As the new millennium was approaching, Renault had managed to keep track of their marbles for almost 13 years. The bonkers, mid-engined, homologation special known as the Turbo 2 had ended production in 1986 and les boffins at Renault began misplacing their marbles and were itching to produce a spiritual successor, which would emerge in the form of the Clio V6.
1999 saw the debut of the Clio V6 Trophy, a single-make series competition car, which would preview the Clio V6 Phase I that would arrive in 2001 featuring a mid-engined layout, much like its boxy hot hatch forebear, the Turbo 2, only this time with two extra cylinders. It was about as wide as it was long and featured bulging race car-derived bodywork. The little hatchback was based on the Clio Mk2, but very loosely, like a nun after a bottle of tequila loose, as the car shared basically zero mechanical parts with the economy car it was based on. Clearly, insanity was strong in the Renault V6 mid-engined hatchback lineage, because the 227 bhp Clio V6 Phase I could rocket to 60mph in just 6.2 and reach a top speed of 142mph, blowing pretty much every other hot hatch of the day out of the water. However, only 1513 of these little rocket ships would be produced, and all of them would develop a reputation for being a tad snappy in anything but the most arid conditions.

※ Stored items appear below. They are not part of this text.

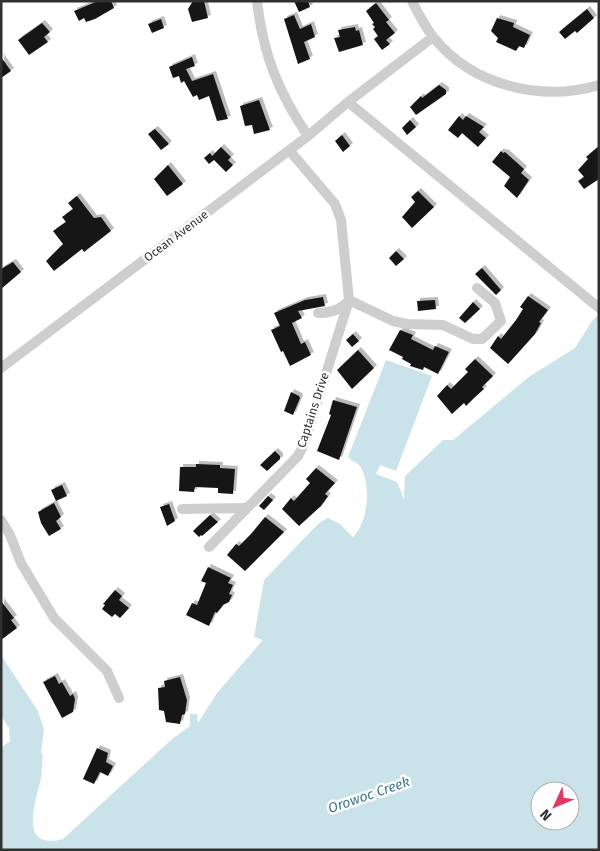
<svg xmlns="http://www.w3.org/2000/svg" width="600" height="851" font-family="'Fira Sans',sans-serif">
  <style>
    .water { fill: #cae3eb; fill-rule: evenodd }
    .building { fill: #181818; filter: url(#shadow) }
    .lines { fill: none; stroke-linecap: round; stroke-linejoin: round }
    .street { stroke: #cecece; stroke-width: 10 }
    .labels { text-anchor: middle; dominant-baseline: central; stroke-width: 5; stroke-linejoin: round; paint-order: stroke }
    .street-label { font-size: 12px; fill: #313131; stroke: #fff }
    .water-label { font-size: 14px; font-style: italic; fill: #3d7a8c; stroke: #fff }
  </style>
  <defs>
    <filter id="shadow"><feDropShadow dx="3" dy="-3" stdDeviation="0" flood-color="#0004"/></filter>
  </defs>
  <rect width="100%" height="100%" fill="#fff"/>
  <!-- water -->
  <path class="water" d="M599 314V850H1V748L10 741 9 728 1 716V655L38 711 44 729 41 753 43 754C42 762 42 770 41 778 36 801 17 851 63 839L172 739 190 726V714H197L198 723 217 693 263 640 254 637 264 580 319 523 328 518 340 524 353 537C368 523 372 485 360 466 357 462 351 461 348 457L386 360 432 376 396 471 380 465 376 474 397 482 404 499 405 476 443 440H453L530 376 575 348 592 321ZM540 791H570V821H540Z"/>
  <!-- building -->
  <path class="building" d="M98 1H111L114 8 95 19 86 22 84 18 79 21 74 11Z
    M193 1H204L208 18 192 22 188 9Z
    M294 1H308L310 7 299 12Z
    M376 3 389 20 386 22 395 33 386 40 390 44 382 50 374 39 378 36 373 29 375 27 372 24 374 23 366 11Z
    M587 9 594 18 577 33 575 31 565 39 559 32Z
    M294 15 300 29 311 24 315 37 304 42 310 59 298 64 284 19Z
    M497 18 514 23 513 27 530 35 524 48 519 46 516 51 496 42 498 38 491 31Z
    M161 19 164 28 152 33 148 24Z
    M42 23 50 32 44 37 48 42 29 55 18 40Z
    M355 27 356 31 359 30 363 45 339 52 334 38 340 37 338 30Z
    M1 57 11 71 1 78Z
    M192 57 195 66 186 69 192 81 213 74 228 119 217 121 209 96 199 100 197 95 193 97 184 81 181 83 179 76 173 78 169 67Z
    M439 85 446 90V94L416 115 410 107 421 96 422 98Z
    M259 100 270 130 254 134 252 125 245 126 240 106Z
    M459 116 463 120 466 116 484 127 479 132 486 138 478 147 462 133 458 138 448 130Z
    M410 120 416 127 407 135 402 128Z
    M155 129 169 144 161 150 148 134Z
    M342 135 350 146 343 152 335 141Z
    M599 146V179L584 189 578 181 584 177 578 170 588 159 586 157Z
    M221 147 231 157 228 160 233 165 226 172 214 160 209 164 204 158 210 153 212 156Z
    M501 151 503 153 505 152 524 169 521 173 529 180 517 198 504 186 510 177 492 162Z
    M168 165 183 184 167 196 154 179Z
    M418 191 434 207 412 228 402 217 415 202 411 197Z
    M77 196 94 218 101 217 111 231 84 252 82 249 54 271 46 261 63 244 53 231 66 222 62 217 73 209 68 203Z
    M396 251 404 259 396 266 389 258Z
    M13 262 21 272 1 289V269Z
    M482 268 501 290 496 295 475 274Z
    M528 296 548 310 539 322 541 323 535 334 508 364 490 348 498 336 501 339 516 320 523 309 520 307Z
    M323 297 325 306 298 311 302 318 292 323 301 344 305 342 311 355 290 366 283 351 281 352 271 330 280 326 274 313 305 300Z
    M435 300 436 309 418 311 417 301Z
    M473 302 480 309 465 323 459 318Z
    M400 330 413 335 411 339 433 350 435 346 449 352 438 374 424 367 423 370 410 366 411 364 402 359 403 357 389 350Z
    M353 334 359 341 352 347 346 340Z
    M358 350 374 368 352 389 337 370Z
    M475 359 493 376 482 387 484 389 474 398 466 406 464 403 452 414 437 396 447 385 451 389 468 372 465 369Z
    M291 392 299 396 300 398 293 415 284 411Z
    M333 400 357 407 339 460 317 451 331 415 329 414Z
    M275 451 280 456V459L267 471 260 465Z
    M196 464 220 465V468L235 469 233 494 218 493V488L195 487 194 492 179 491 180 467H196Z
    M316 468 335 483 325 494 328 496 321 506 299 526 282 509 291 498 294 501 310 483 306 479Z
    M62 485 67 496 56 501 51 490Z
    M268 496 273 500 264 510 259 506Z
    M54 503 61 517 56 521 61 529 49 536 41 523 38 512Z
    M169 504 175 521 167 526 160 507Z
    M210 515 218 522 202 536 201 535 199 537 193 531Z
    M265 517 284 532 245 571 227 555 236 544 239 546 251 534Z
    M208 567 231 578 228 583 233 585 229 594 232 595 229 602 223 605 217 613 215 612 209 626 186 615 192 603 197 605 206 583 201 581Z
    M115 590 122 596 119 600 129 608 120 618 115 614 112 617 102 609 105 605 103 604Z
    M1 601 14 618 11 620 17 628 1 640Z
    M55 676 59 684 62 682 70 696 73 694 75 699 73 712 62 718 43 682Z
    M180 677 187 700 185 714 182 715 180 724 166 722 164 711 159 710 158 688 165 687 164 681Z
    M97 748 108 753 106 762 113 766 108 776 100 772 94 784 83 779Z"/>
  <g class="lines">
    <!-- street -->
    <path class="street" d="M257 1C263 54 278 92 308 136
      M412 1C418 13 425 27 434 38 473 86 541 102 599 85
      M348 102 599 308
      M318 313C331 313 340 310 349 300L393 321 407 324 443 325 473 339H482L501 321 495 303 477 288
      M1 368 308 136 348 102 433 37
      M182 509 245 508
      M1 520 10 535 21 563 54 618 107 671 119 698
      M209 547 298 456 304 444 349 300 341 220 335 204 289 150"/>
  </g>
  <g class="labels">
    <!-- street labels -->
    <g class="street-label">
      <text transform="translate(176 236) rotate(-37)">Ocean Avenue</text>
      <text transform="translate(313 410) rotate(-72)">Captains Drive</text>
    </g>
    <!-- water labels -->
    <g class="water-label">
      <text transform="translate(369 795) rotate(-19)">Orowoc Creek</text>
    </g>
  </g>
  <!-- border -->
  <rect width="600" height="851" fill="none" stroke="#313131" stroke-width="5"/>
  <!-- north arrow -->
  <g transform="translate(555 806) rotate(226)"><circle r="24" fill="#ffffff" stroke="#adadad"/>
  <path d="M0-4L9 19L0 12L-9 19Z" fill="#e33860"/>
  <text y="-8" font-size="14" font-weight="bold" text-anchor="middle" fill="#313131">N</text>
  </g>
</svg>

2003 marked the unveiling of the Clio V6 Phase 2, which was based on the newer Mk3 Clio, but once more, the name of the game here was bevved-nun levels of looseness. Compared to the Phase I, the Phase 2 gained more power taking the peak figure up to 252 bhp and giving it the title of hot-hatch horsepower heavyweight of the world at the time. This extra power allowed the rear-drive hatch to demolish 60 mph in 5.9 seconds and reach a top speed of 153 mph, still faster than the majority of today’s hot hatches and absolutely ballistic by the standards of the time. However, this power was more exploitable, as wider axels front and rear, and a longer wheelbase gave the car far more stability. Like the Phase 1, it featured swollen arches and two massive air ducts either side to cool that mid-mounted 3.0 litre V6. Unfortunately, even fewer Phase 2s would be produced, with only 1309 of these white-hot hatches ever leaving the factory in Dieppe.

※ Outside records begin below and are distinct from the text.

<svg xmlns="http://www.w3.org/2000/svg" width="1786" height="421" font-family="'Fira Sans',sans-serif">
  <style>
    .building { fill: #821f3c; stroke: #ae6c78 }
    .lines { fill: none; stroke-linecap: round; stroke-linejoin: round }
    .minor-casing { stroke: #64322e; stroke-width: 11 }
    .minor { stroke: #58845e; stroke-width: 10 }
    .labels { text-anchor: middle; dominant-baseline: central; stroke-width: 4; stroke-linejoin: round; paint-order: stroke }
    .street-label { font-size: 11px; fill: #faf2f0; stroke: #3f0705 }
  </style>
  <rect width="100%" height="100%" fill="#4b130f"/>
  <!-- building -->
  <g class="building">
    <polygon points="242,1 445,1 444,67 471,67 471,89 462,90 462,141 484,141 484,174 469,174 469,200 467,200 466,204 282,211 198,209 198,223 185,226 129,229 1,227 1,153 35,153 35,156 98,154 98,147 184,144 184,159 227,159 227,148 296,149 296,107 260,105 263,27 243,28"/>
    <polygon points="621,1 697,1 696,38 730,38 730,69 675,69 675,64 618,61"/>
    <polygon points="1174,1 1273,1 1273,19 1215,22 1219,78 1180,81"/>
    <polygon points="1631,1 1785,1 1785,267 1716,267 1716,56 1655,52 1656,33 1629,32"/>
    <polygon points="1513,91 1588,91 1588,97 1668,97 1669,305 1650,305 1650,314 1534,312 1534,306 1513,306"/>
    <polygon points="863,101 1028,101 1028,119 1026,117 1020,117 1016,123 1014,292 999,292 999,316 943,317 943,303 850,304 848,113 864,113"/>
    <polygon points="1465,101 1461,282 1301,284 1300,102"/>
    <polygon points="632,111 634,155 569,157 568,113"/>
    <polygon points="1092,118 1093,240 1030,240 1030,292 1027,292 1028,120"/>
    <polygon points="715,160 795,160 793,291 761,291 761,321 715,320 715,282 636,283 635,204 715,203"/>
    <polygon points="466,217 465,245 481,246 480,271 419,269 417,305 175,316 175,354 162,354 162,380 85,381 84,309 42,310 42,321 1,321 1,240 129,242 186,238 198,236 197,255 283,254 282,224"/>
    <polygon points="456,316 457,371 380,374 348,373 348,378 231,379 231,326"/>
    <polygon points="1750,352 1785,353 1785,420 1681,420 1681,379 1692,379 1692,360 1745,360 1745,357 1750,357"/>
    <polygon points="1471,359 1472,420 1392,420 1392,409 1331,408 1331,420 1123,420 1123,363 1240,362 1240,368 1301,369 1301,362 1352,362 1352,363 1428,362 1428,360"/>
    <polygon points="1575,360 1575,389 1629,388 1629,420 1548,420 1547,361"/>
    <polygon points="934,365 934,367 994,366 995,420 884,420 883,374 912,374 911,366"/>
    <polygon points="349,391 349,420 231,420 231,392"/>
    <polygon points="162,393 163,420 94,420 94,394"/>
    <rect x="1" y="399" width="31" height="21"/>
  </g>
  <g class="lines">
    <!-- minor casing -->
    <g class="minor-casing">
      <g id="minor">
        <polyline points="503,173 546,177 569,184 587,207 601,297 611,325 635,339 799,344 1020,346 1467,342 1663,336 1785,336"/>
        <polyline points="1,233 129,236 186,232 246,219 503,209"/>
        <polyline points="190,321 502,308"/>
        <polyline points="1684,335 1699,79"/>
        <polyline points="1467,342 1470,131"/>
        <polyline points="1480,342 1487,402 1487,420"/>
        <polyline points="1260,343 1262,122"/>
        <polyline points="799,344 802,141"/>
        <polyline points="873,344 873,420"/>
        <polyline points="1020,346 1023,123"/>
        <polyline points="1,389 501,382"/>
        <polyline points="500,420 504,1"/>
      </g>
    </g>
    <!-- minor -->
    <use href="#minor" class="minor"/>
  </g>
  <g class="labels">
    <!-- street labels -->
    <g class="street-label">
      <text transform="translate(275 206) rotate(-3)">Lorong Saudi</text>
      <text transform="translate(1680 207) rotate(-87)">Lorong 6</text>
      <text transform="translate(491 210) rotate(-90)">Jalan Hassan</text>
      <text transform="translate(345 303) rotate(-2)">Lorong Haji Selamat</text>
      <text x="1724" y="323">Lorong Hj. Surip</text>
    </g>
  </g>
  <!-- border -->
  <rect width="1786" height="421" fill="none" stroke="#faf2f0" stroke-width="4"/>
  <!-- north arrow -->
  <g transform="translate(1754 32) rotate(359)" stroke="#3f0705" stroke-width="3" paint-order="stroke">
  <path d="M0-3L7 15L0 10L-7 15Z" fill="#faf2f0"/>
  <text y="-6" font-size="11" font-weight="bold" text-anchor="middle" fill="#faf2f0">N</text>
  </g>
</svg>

As the proud and arguably daft owner of a Phase 2, I can tell you that these cars are not entirely deserving of their predecessor’s unapproachable reputation. While it is definitely still possible, and easy, to get the car to step out when you wish, it’s not exactly biting at the bit to throw you into the nearest hedgerow; with 205 section front tyres, and 245 section rears on such a short wheelbase, the thing just has enormous amounts of grip. However, it is by no means tame. Compared to a modern hot hatch, such as a Mk7 Golf GTI, it’s like having brain surgery without any anaesthetic: the whole thing is tingling with sensation. The numbness of throttle response and steering that plagues today’s crop of performance hatches is certainly not present here. A stab of the throttle sparks the naturally aspirated V6 into life, kicking you in the back and launching you forward with an immediacy that a Golf GTI’s turbocharged 4-banger simply can’t match. Noise is inarguably an area where the Clio V6 wins over any modern hatch, with the note bellowing from the engine behind you building from a growl to a thunderous roar as it climbs past 7000rpm. Even today, this thing feels every bit as fast and lively as the factory spec sheet would lead you to believe.

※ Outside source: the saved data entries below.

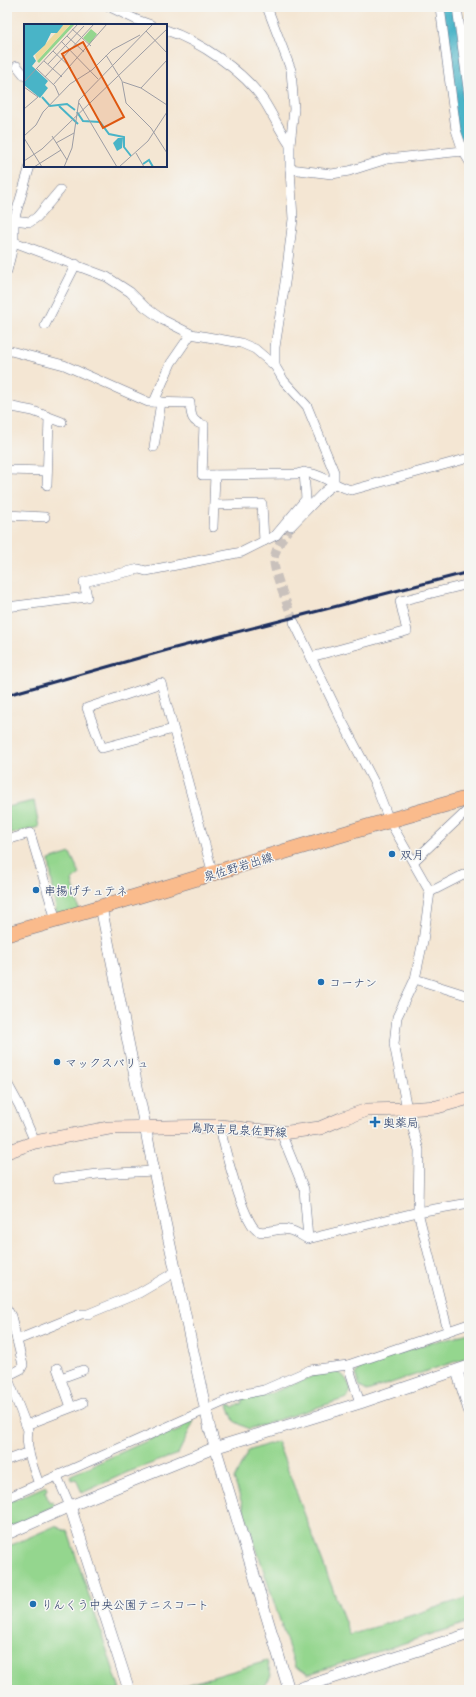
<svg xmlns="http://www.w3.org/2000/svg" width="476" height="1697" font-family="Mali,'Klee One',sans-serif">
	<style>
		.green { fill: #94d68e; stroke: #588276 }
		.lines { fill: none; stroke-linecap: round; stroke-linejoin: round }
		.river { stroke: #49b4c7; stroke-width: 17 }
		.minor-tunnel { stroke: #c9c1bc; stroke-width: 9; stroke-dasharray: 9 4.5; stroke-linecap: butt }
		.minor-casing { stroke: #676f87; stroke-width: 10 }
		.tertiary-casing { stroke: #676f87; stroke-width: 12 }
		.secondary-casing { stroke: #676f87; stroke-width: 14 }
		.primary-casing { stroke: #676f87; stroke-width: 16 }
		.minor { stroke: #fff; stroke-width: 9 }
		.tertiary { stroke: #fff; stroke-width: 11 }
		.secondary { stroke: #fde4d1; stroke-width: 13 }
		.primary { stroke: #fabb8c; stroke-width: 15 }
		.rail { stroke: #1b2f5e; stroke-width: 3 }
		.poi-dot { fill: #1f6fb2; stroke: #f6f6f2; stroke-width: 1.5 }
		.labels { text-anchor: middle; dominant-baseline: central; stroke-width: 3; stroke-linejoin: round; paint-order: stroke }
		.poi-label { font-size: 12px; fill: #1b2f5e; stroke: #f6f6f2; text-anchor: start }
		.street-label { font-size: 12px; fill: #1b2f5e; stroke: #f6f6f2 }
		.inset-river { fill: none; stroke: #49b4c7; stroke-width: 2 }
		.inset-road { fill: none; stroke: #9d9da4; stroke-width: 1 }
		.view { fill: #de5710; fill-opacity: 0.15; stroke: #de5710; stroke-width: 2 }
		.inset-edge { fill: none; stroke: #1b2f5e; stroke-width: 2 }
	</style>
	<rect width="100%" height="100%" fill="#f6f6f2"/>
	<filter id="ink" filterUnits="userSpaceOnUse"><feTurbulence type="fractalNoise" baseFrequency=".025" numOctaves="2"/><feDisplacementMap in="SourceGraphic" scale="8" xChannelSelector="R" yChannelSelector="G"/><feConvolveMatrix kernelMatrix="1 2 1 2 8 2 1 2 1" color-interpolation-filters="sRGB"/></filter>
	<filter id="wash" filterUnits="userSpaceOnUse"><feTurbulence type="fractalNoise" baseFrequency=".012" numOctaves="4" result="noise"/><feDisplacementMap in="SourceGraphic" scale="16" xChannelSelector="R" yChannelSelector="G"/><feGaussianBlur stdDeviation="0.9" result="paint"/><feColorMatrix in="noise" values="0 0 0 0 0 0 0 0 0 0 0 0 0 0 0 0 0 1.4 0 .05"/><feComposite in="paint" operator="in"/></filter>
	<g filter="url(#wash)">
		<rect width="100%" height="100%" fill="#f4e6d3"/>
		<g class="green">
			<polygon points="34,801 39,827 11,834 7,807"/>
			<polygon points="70,853 80,874 72,880 79,911 57,918 49,860"/>
			<polygon points="469,1333 469,1357 367,1391 360,1387 356,1374 360,1367 429,1343"/>
			<path d="M329,1371C342,1371 347,1378 351,1390L347,1398L249,1429L234,1421L228,1405L230,1404L233,1407L242,1403V1399L267,1395L317,1374Z"/>
			<polygon points="194,1420 194,1421 178,1454 128,1472 82,1493 76,1479 72,1480 71,1475 171,1430 173,1433 182,1429 181,1425"/>
			<polygon points="277,1441 350,1635 469,1597 469,1622 309,1674 295,1667 234,1479 248,1451"/>
			<polygon points="46,1486 47,1490 45,1491 49,1502 52,1501 54,1506 7,1528 7,1503"/>
			<polygon points="55,1526 68,1532 120,1690 7,1690 7,1547"/>
			<polygon points="267,1661 271,1675 264,1688 259,1690 169,1690"/>
		</g>
		<g class="lines">
			<polyline class="river" points="447,7 461,104 463,127 469,134"/>
		</g>
	</g>
	<g filter="url(#ink)">
		<g class="lines">
			<path class="minor-tunnel" d="M291,526C284,536 276,546 274,559C272,569 290,611 294,622"/>
			<defs>
				<g id="minor">
					<polyline points="110,7 137,20 151,25"/>
					<polyline points="267,7 291,70 294,109 290,145 290,169 293,219 286,276 275,347 275,366"/>
					<polyline points="440,7 456,130 463,151"/>
					<polyline points="457,7 469,96"/>
					<path d="M166,30C199,41 244,71 264,101C273,115 280,131 290,145"/>
					<polyline points="17,66 25,76"/>
					<polyline points="30,166 14,220 30,222 37,217 60,190"/>
					<polyline points="290,169 332,174 349,171 387,159 463,151 469,161"/>
					<polyline points="7,216 14,220 14,242 107,277 130,292 145,307 163,320 191,334 241,343 255,349 275,366 284,381 307,406 334,472 334,484"/>
					<polyline points="7,271 14,242"/>
					<polyline points="45,325 76,264"/>
					<path d="M7,350L64,365L148,402L190,403C191,415 191,422 204,425L202,475L297,474C316,468 334,487 352,490L469,458"/>
					<polyline points="154,402 171,363 191,334"/>
					<polyline points="7,406 33,411 62,422"/>
					<polyline points="154,447 161,402"/>
					<polyline points="7,470 47,471"/>
					<polyline points="47,485 49,418"/>
					<polyline points="214,505 262,504 264,541"/>
					<polyline points="7,515 45,517"/>
					<polyline points="291,526 324,492 334,484"/>
					<polyline points="213,527 215,475"/>
					<polyline points="7,607 87,597 84,582 139,569 146,571 242,552 276,535 306,499 304,472"/>
					<polyline points="294,622 341,719 375,784 389,820 430,892 423,941 415,979 397,1017 394,1044 407,1109 419,1150 418,1212 448,1331"/>
					<polyline points="311,657 407,631 400,601 469,584"/>
					<polyline points="173,729 102,748 87,708 161,683 213,874"/>
					<polyline points="7,840 30,833 56,920"/>
					<polyline points="414,861 469,809"/>
					<polyline points="430,892 469,872"/>
					<polyline points="415,979 469,996"/>
					<polyline points="7,1083 19,1105 35,1142"/>
					<path d="M220,1126C223,1142 244,1227 258,1231C267,1234 279,1227 289,1230C295,1231 302,1236 308,1239L418,1212L469,1203"/>
					<polyline points="281,1133 304,1189 308,1239"/>
					<polyline points="57,1179 98,1174 154,1171"/>
					<polyline points="7,1309 11,1316 23,1365 21,1369 7,1376"/>
					<polyline points="17,1340 81,1314 88,1314 139,1293 175,1272"/>
					<polyline points="348,1365 360,1403"/>
					<polyline points="57,1368 71,1407"/>
					<path d="M7,1376L28,1430C25,1448 33,1467 39,1484"/>
					<polyline points="61,1378 83,1370"/>
					<polyline points="26,1425 83,1403"/>
					<polyline points="7,1460 29,1452"/>
					<polyline points="57,1476 70,1506"/>
					<polyline points="7,1498 239,1395 264,1390 310,1370 348,1365 469,1324"/>
				</g>
				<g id="tertiary">
					<polyline points="101,907 154,1171 210,1430 289,1690"/>
					<polyline points="457,1371 469,1410"/>
					<polyline points="70,1506 129,1690"/>
					<polyline points="7,1534 70,1506 214,1448 360,1403 469,1366"/>
					<polyline points="294,1690 469,1634"/>
				</g>
				<polyline id="secondary" points="7,1152 35,1142 109,1128 220,1126 281,1133 320,1128 341,1119 367,1110 407,1109 437,1107 469,1098"/>
				<path id="primary" d="M7,934C162,891 314,840 469,798"/>
			</defs>
			<use href="#minor" class="minor-casing"/>
			<use href="#tertiary" class="tertiary-casing"/>
			<use href="#secondary" class="secondary-casing"/>
			<use href="#primary" class="primary-casing"/>
			<use href="#minor" class="minor"/>
			<use href="#tertiary" class="tertiary"/>
			<use href="#secondary" class="secondary"/>
			<use href="#primary" class="primary"/>
			<polyline class="rail" points="7,695 171,649 469,572"/>
		</g>
	</g>
	<g class="poi-dot">
		<circle cx="392" cy="854" r="4"/>
		<circle cx="36" cy="890" r="4"/>
		<circle cx="321" cy="982" r="4"/>
		<circle cx="57" cy="1062" r="4"/>
		<path d="M373 1116h4v4h4v4h-4v4h-4v-4h-4v-4h4z"/>
		<circle cx="33" cy="1604" r="4"/>
	</g>
	<g class="labels">
		<g class="poi-label">
			<text x="400" y="854">双月</text>
			<text x="44" y="890">串揚げチュテネ</text>
			<text x="329" y="982">コーナン</text>
			<text x="65" y="1062">マックスバリュ</text>
			<text x="383" y="1122">奥薬局</text>
			<text x="41" y="1604">りんくう中央公園テニスコート</text>
		</g>
		<g class="street-label">
			<text transform="translate(238 866) rotate(-17)">泉佐野岩出線</text>
			<text transform="translate(239 1129) rotate(3)">鳥取吉見泉佐野線</text>
		</g>
	</g>
	<g transform="translate(24 24)">
		<rect width="143" height="143" fill="#f4e6d3"/>
		<path d="M47,0H51L15,39L13,37ZM67,5L73,10L66,20L59,14Z" fill="#94d68e"/>
		<path d="M40,0H47L13,37L11,31Z" fill="#eeda9e"/>
		<path d="M0,0H40L33,9H27L21,21L9,32L12,37L8,42L24,57L21,61L24,64L16,74L0,61ZM94,114H99L98,124L93,127L89,119Z" fill="#49b4c7"/>
		<path class="inset-river" d="M18,73L26,82L43,80L51,86M35,82L54,100M53,88L59,97L76,98L85,110L100,113V123L107,132M119,140L125,136L129,143"/>
		<path class="inset-road" d="M48,5L67,22M122,7L143,29M43,12L60,28M37,17L74,55M29,27L47,44M82,31L98,57L102,79L127,104L143,129M20,37L38,53M24,40L60,2M13,45L31,62L35,71M21,53L70,0M0,58L54,0M99,58L117,64L143,81M29,61L83,0M0,63L14,73L0,85M117,64L143,36M55,79L93,143M0,112L12,101L19,88L46,60L68,46L88,26L116,11M28,112L43,136M0,114L18,143M32,119L50,109M112,129L120,143M0,137L18,125L143,5M10,143L37,126M40,143L48,124L55,76L129,0M95,143L124,117L143,88"/>
		<path class="view" d="M59,18L100,93L79,104L38,30Z"/>
		<rect width="143" height="143" class="inset-edge"/>
	</g>
	<rect width="476" height="1697" fill="none" stroke="#f6f6f2" stroke-width="24"/>
</svg>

However, the Clio V6 Phase 2 certainly isn’t without its flaws. The most immediately noticeable of which is that infamous turning circle, which should be measured in parsecs rather than metres. Seriously, planets have orbits with a smaller circumference than a Phase 2, but this does result in some valuable lessons in patience and humility as any attempt to perform a U-turn on a narrow road will take about 12 times longer than a normal car, and leave you looking like a disproportionate tit. The seating position is typical of its contemporaries, in that it’s very upright and elevated, with little to no support from the side bolsters. With a V6 where the boot and rear seats should be, it would be reasonable to assume that this little Renault is devoid of luggage space. However, it is more than capable of accommodating enough luggage for two people going on a road trip for a long weekend or a hefty load from the supermarket, and if you get creative, trips to IKEA are definitely a possibility. Just take care not to put anything perishable in the front boot, as the heat from the brakes has the potential to leave any eggs soft-boiled; another fun quirk of the Clio V6 lifestyle.
The Clio V6 is by no means a perfect car, but in today’s hot hatch climate of lobotomised 4 cylinders that lack in character and overcompensate with comfort suspension and isolation from the road, it is these imperfections that lend the Clio V6 it’s charming personality and have ultimately cemented it as a bulging, vented icon of French automotive ludicrousness.